MATERIAL PROVIDED
============

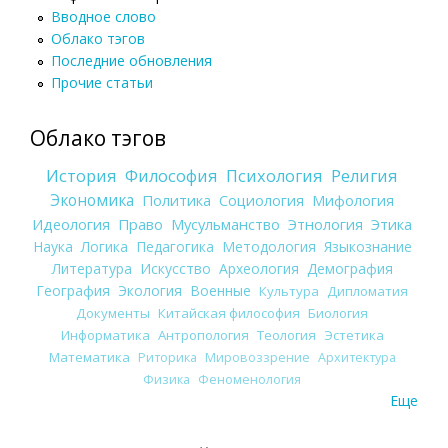
Вводное слово
Облако тэгов
Последние обновления
Прочие статьи
Облако тэгов
История
Философия
Психология
Религия
Экономика
Политика
Социология
Мифология
Идеология
Право
Мусульманство
Этнология
Этика
Наука
Логика
Педагогика
Методология
Языкознание
Литература
Искусство
Археология
Демография
География
Экология
Военные
Культура
Дипломатия
Документы
Китайская философия
Биология
Информатика
Антропология
Теология
Эстетика
Математика
Риторика
Мировоззрение
Архитектура
Физика
Феноменология
Еще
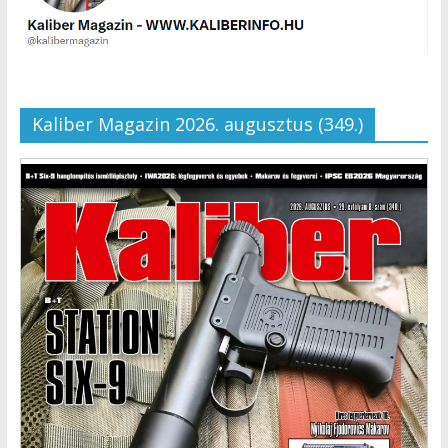
Kaliber Magazin 2026. augusztus (349.)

============

WHAT IS BEING ASKED
The lines from the one containing "Китайская философия" through the last line of the records are what you should copy, word for word and nothing else, with pictures left out.

RESULT FOR THIS TASK
Китайская философия
Биология
Информатика
Антропология
Теология
Эстетика
Математика
Риторика
Мировоззрение
Архитектура
Физика
Феноменология
Еще
Kaliber Magazin 2026. augusztus (349.)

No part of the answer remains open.